まなべる、いかせる、つながれる。防災・減災のオンライン基地。

運営:防災推進協議会 協力:内閣府防災担当

リレー寄稿

※寄稿者様へのご連絡は、各ご所属先へお問い合わせください。

坂東淳(ばんどう・まこと)

2020年6月8日

坂東淳(ばんどう・まこと)

徳島県危機管理環境部 副部長(徳島大学 客員准教授)

生年月日:1965年6月20日
出身地:徳島県
最近の防災・減災活動:徳島県危機管理環境部において、防災・減災から復興、感染症や国民保護など危機管理に関する業務に関わる
全国的な支援が必要な広域災害発生時には、総務省が運用する「災害マネジメント総括支援員」として、県外の被災自治体支援に従事
行政施策に学術研究の成果を活かすため研究活動にも取り組み、施策として実装できたものは、日本災害医学会、日本災害情報学会、日本災害復興学会等で発表し、意見を頂戴しながら改善に努めている

防災を取り組み始めたきっかけは?

県庁職員として医療行政に従事していた、平成16年(2004年)に、徳島県内で台風による大規模な土砂災害があった際に、十分な対応ができず悔しい思いをしたのがきっかけです。
この年は、日本に台風が10個も上陸したほか、10月に発生した中越地震では、被災地となった長岡市に、医療救護班を派遣するなど、防災について深く考えさせられる出来事が多い一年となりました。

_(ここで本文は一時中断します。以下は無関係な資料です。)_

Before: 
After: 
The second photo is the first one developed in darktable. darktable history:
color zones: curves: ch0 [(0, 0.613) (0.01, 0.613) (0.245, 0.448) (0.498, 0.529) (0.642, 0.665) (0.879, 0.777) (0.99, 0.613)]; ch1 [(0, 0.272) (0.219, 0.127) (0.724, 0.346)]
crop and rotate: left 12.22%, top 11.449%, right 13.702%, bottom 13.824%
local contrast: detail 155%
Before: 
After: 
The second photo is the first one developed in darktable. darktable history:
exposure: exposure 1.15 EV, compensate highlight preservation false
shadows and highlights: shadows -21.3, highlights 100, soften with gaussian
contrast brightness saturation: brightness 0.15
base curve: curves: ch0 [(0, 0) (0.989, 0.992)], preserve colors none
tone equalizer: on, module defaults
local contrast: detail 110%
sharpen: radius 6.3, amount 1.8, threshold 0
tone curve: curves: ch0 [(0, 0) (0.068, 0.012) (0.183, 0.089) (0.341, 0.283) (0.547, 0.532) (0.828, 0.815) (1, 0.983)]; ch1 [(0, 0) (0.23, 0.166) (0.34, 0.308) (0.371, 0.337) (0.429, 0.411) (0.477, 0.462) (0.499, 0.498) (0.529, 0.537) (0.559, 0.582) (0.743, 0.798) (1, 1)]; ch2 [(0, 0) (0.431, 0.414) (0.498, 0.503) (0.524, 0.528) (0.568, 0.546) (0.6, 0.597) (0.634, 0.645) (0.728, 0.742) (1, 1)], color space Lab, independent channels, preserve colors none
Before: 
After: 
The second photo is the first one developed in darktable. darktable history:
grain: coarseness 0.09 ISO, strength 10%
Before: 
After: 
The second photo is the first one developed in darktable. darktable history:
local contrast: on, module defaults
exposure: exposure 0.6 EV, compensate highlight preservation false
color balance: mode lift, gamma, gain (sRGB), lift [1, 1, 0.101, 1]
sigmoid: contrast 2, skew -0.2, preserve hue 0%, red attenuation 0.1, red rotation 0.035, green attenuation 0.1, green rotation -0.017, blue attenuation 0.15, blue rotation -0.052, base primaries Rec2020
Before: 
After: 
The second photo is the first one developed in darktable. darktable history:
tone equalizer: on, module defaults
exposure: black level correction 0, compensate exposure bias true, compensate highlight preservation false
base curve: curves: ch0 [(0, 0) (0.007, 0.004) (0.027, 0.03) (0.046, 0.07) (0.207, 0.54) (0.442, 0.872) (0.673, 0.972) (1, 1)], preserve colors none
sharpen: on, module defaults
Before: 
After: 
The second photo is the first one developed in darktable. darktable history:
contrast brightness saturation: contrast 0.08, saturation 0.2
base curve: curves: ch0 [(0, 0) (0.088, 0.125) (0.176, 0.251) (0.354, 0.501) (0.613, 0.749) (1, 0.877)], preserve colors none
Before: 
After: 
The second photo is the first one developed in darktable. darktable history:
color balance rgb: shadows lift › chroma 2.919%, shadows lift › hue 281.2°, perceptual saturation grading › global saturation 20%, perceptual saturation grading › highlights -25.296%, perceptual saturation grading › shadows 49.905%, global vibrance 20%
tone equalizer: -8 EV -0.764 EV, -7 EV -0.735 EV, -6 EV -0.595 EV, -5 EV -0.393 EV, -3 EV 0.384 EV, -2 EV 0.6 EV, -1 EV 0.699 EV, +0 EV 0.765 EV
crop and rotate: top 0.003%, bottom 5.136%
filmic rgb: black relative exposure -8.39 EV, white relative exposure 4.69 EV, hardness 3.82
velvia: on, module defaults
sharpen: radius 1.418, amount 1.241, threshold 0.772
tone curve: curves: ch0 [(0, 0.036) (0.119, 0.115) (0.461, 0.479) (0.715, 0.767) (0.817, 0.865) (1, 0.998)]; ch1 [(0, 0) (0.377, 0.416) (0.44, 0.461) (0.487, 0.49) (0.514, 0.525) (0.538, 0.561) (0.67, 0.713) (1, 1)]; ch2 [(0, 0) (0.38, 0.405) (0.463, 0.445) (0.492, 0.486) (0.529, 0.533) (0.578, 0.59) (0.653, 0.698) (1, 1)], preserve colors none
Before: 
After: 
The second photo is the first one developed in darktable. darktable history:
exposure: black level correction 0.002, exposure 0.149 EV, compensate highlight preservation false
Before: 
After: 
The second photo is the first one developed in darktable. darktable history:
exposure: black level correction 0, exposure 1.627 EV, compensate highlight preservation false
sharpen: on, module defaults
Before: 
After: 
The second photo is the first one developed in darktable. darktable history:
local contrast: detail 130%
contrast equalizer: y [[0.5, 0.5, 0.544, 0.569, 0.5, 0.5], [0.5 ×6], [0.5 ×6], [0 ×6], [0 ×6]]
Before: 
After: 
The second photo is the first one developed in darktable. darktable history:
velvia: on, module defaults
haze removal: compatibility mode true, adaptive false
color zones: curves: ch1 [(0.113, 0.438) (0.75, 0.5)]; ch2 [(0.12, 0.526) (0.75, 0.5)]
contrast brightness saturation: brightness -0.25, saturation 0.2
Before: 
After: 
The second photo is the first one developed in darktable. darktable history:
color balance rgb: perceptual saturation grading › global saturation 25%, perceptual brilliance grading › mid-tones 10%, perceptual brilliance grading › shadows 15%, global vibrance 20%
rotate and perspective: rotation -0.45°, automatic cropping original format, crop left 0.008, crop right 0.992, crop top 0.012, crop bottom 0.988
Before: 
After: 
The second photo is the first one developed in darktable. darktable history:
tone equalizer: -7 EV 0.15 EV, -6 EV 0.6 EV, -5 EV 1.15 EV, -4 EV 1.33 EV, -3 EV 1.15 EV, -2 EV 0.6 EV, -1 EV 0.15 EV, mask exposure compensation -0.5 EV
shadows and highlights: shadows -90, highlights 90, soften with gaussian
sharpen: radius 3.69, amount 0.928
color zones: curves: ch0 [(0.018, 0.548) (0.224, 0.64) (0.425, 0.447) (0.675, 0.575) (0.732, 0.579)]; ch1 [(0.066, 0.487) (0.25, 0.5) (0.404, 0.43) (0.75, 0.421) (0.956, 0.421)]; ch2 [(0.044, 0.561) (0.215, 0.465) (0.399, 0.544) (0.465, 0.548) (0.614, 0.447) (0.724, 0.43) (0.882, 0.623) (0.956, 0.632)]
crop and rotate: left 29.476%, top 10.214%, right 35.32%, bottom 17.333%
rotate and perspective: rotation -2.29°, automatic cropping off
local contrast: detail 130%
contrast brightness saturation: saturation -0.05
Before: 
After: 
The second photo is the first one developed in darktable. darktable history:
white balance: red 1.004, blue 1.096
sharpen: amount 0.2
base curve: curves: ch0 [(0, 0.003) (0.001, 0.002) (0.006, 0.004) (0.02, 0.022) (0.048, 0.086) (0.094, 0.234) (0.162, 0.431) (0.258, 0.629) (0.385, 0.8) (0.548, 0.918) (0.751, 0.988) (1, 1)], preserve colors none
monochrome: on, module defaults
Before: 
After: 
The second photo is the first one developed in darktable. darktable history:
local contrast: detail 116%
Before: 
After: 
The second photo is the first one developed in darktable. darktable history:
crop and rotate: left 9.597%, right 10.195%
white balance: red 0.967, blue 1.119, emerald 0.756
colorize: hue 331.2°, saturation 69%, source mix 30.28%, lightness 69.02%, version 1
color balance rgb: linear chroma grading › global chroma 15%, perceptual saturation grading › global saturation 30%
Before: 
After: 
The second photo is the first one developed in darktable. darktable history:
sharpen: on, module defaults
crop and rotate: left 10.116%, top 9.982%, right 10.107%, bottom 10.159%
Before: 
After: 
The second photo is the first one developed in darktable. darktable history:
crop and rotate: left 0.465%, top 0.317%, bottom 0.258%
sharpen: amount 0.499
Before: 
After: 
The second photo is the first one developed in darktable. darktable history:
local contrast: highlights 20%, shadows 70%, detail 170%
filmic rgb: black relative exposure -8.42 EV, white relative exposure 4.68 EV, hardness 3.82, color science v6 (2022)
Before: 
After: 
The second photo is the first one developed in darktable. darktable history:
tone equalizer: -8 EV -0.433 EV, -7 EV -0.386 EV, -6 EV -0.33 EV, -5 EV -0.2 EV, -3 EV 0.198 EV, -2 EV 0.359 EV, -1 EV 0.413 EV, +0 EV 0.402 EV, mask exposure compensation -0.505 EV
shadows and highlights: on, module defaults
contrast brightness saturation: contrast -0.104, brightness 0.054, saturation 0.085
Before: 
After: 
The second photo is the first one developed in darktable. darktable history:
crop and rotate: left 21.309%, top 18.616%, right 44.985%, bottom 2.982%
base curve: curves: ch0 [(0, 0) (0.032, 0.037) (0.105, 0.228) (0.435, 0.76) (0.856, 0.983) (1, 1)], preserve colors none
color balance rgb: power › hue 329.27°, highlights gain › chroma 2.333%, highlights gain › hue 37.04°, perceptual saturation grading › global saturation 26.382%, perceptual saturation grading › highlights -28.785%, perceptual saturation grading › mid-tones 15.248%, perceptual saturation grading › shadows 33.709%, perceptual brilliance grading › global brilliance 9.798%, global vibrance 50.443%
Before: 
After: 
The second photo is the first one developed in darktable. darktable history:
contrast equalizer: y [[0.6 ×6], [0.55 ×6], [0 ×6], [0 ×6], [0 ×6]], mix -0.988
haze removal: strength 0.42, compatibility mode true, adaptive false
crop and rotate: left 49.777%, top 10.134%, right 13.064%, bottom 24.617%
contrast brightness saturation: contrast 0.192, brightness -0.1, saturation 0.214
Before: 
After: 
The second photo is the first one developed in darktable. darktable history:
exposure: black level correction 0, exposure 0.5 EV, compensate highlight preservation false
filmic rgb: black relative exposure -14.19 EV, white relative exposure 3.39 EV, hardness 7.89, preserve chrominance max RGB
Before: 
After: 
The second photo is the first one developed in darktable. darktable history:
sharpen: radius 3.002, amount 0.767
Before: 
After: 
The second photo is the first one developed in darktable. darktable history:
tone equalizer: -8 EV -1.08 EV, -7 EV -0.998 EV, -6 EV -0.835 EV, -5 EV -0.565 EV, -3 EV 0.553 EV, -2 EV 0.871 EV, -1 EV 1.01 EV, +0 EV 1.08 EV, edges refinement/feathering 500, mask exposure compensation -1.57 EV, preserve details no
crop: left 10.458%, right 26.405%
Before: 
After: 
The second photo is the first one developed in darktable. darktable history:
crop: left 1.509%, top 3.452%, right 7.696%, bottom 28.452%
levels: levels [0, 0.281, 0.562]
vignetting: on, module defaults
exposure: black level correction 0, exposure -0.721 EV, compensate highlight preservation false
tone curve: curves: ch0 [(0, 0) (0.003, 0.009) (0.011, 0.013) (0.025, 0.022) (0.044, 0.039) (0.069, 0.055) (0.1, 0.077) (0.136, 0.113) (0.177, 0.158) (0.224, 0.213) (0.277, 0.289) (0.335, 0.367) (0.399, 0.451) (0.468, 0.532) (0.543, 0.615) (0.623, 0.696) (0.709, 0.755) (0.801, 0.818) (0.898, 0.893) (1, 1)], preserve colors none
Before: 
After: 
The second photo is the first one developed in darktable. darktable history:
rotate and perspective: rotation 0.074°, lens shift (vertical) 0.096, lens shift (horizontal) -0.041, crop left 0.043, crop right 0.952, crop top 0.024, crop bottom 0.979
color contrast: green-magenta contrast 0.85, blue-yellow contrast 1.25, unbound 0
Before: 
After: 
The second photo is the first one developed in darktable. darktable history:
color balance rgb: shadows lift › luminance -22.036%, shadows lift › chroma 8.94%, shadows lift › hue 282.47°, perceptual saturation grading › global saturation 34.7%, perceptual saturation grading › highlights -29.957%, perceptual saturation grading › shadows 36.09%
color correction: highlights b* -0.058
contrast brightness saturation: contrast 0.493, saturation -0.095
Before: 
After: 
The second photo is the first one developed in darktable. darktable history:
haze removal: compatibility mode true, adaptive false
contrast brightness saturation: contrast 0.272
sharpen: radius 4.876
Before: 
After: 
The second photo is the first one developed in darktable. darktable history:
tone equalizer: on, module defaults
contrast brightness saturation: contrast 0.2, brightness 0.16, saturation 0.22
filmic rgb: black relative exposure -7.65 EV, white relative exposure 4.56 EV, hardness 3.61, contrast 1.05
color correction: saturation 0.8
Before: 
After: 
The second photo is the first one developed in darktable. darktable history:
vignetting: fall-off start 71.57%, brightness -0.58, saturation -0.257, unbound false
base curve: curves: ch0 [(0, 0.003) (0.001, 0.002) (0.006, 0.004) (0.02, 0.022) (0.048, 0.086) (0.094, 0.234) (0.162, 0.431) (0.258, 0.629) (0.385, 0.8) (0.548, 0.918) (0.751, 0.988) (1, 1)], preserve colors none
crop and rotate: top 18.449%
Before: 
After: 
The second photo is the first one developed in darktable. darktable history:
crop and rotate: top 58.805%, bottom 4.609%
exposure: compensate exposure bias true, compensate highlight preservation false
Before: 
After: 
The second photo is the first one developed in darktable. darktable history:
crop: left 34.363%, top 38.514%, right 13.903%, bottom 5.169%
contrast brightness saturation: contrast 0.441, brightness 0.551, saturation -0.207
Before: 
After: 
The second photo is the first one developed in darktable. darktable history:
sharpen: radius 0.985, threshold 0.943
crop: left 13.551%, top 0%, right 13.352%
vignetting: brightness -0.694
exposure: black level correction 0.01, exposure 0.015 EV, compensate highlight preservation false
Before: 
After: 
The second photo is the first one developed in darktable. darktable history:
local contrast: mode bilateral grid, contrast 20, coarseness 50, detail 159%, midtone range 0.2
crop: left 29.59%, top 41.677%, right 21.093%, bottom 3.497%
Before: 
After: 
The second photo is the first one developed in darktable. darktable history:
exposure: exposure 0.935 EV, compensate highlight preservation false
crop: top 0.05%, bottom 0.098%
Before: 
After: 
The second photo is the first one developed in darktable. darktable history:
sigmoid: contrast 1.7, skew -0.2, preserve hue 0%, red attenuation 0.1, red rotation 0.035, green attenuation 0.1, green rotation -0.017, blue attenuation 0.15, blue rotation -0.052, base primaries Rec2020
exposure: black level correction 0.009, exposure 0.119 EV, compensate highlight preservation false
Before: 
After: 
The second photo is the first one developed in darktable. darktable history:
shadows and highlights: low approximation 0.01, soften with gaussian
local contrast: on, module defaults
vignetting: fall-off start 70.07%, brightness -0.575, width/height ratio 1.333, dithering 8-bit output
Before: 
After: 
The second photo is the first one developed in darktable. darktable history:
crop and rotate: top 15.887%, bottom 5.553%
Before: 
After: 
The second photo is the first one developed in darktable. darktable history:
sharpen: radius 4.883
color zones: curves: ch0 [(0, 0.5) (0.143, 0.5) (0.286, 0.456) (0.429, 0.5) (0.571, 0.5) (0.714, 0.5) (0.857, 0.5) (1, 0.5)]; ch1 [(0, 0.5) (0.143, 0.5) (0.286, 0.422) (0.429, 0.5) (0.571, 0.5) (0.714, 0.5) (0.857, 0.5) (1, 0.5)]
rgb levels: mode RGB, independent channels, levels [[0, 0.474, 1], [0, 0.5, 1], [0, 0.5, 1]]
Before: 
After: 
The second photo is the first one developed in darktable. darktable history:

ご自身の活動の中で、一番のエピソード(うまくいったことや、いかなかったことも)という事例をひとつあげてください。

災害時の情報共有は現在でも大きな課題ですが、その解決に向けた挑戦として、平成22年(2010年)に、県民向け安否確認サービス「すだちくんメール」を立ち上げたことが印象に残っています。大手IT企業の方との全国初となるコラボレーションを通じ、とても多くのことを学ばせていただきました。
一方で、スマートフォンやクラウドサービスの本格的な普及前でしたので、皆さんに分かりやすいサービスとするための苦労も絶えませんでした。このサービスは、その後、徳島県の災害情報基盤となる「災害時情報共有システム」へと発展し、現在は、行政に加え、多くの企業や団体の方々との情報連携を実現した第三世代のシステムへと発展しています。


防災活動は「つながり」が課題ですが、ご自身で感じる現状の課題についておしえてください。

災害は一旦発生すると、関心の有無にかかわらず、地域全体に降りかかってきますので、月並みですが、地域の中での「つながり」が特に大切だと思っています。ただ、「防災」を切り口とすると、温度差がハッキリと出てしまいますので、防災はできるだけ「隠し味」として、多様な絆を切り口に繋がっていくことが大切だと考えています。
また、南海トラフ地震のような巨大災害の場合は、地域だけでなく、様々な分野(クラスター)における広域連携が必要です。官民連携の取り組みを更に進め、被災地域を分野横断的に支援できる、クラスターミーティングの様な支援の枠組みづくりを目指したいと思います。


ご自身の活動の中で、繋がれるといいなぁ(繋がってよかった)と思われる(地域、企業、団体、個人など)についてご紹介ください。特に、つながれてよかった個人をリレー寄稿にご紹介ねがいます!

以前、防災をテーマにしたポッドキャストを企画・制作していたおかげで、多くの分野の方々にインタビューする機会をいただき、縦割りになりがちな行政の中で、多くの方々と繋がることができました。防災に携わる幅広い方々との繋がりは、今、私の貴重な財産となっています。
中でも、DMAT事務局の近藤久禎さんとは、私が国へ情報システム改善の提言に伺って以来、十数年にわたり、災害医療と防災分野との連携について意見交換しています。常に進化し続けるパワフルなドクターです。


TEAM防災ジャパンサイトについて、期待されることについてメッセージをお願いいたします。

最近は、災害が激甚化するだけでなく頻発しており、多くの分野で全国規模の支援体制が整備されつつあります。災害に携わる多くの分野の方々との交流の窓口として、このサイトがこれからさらに発展していただければ、と思います。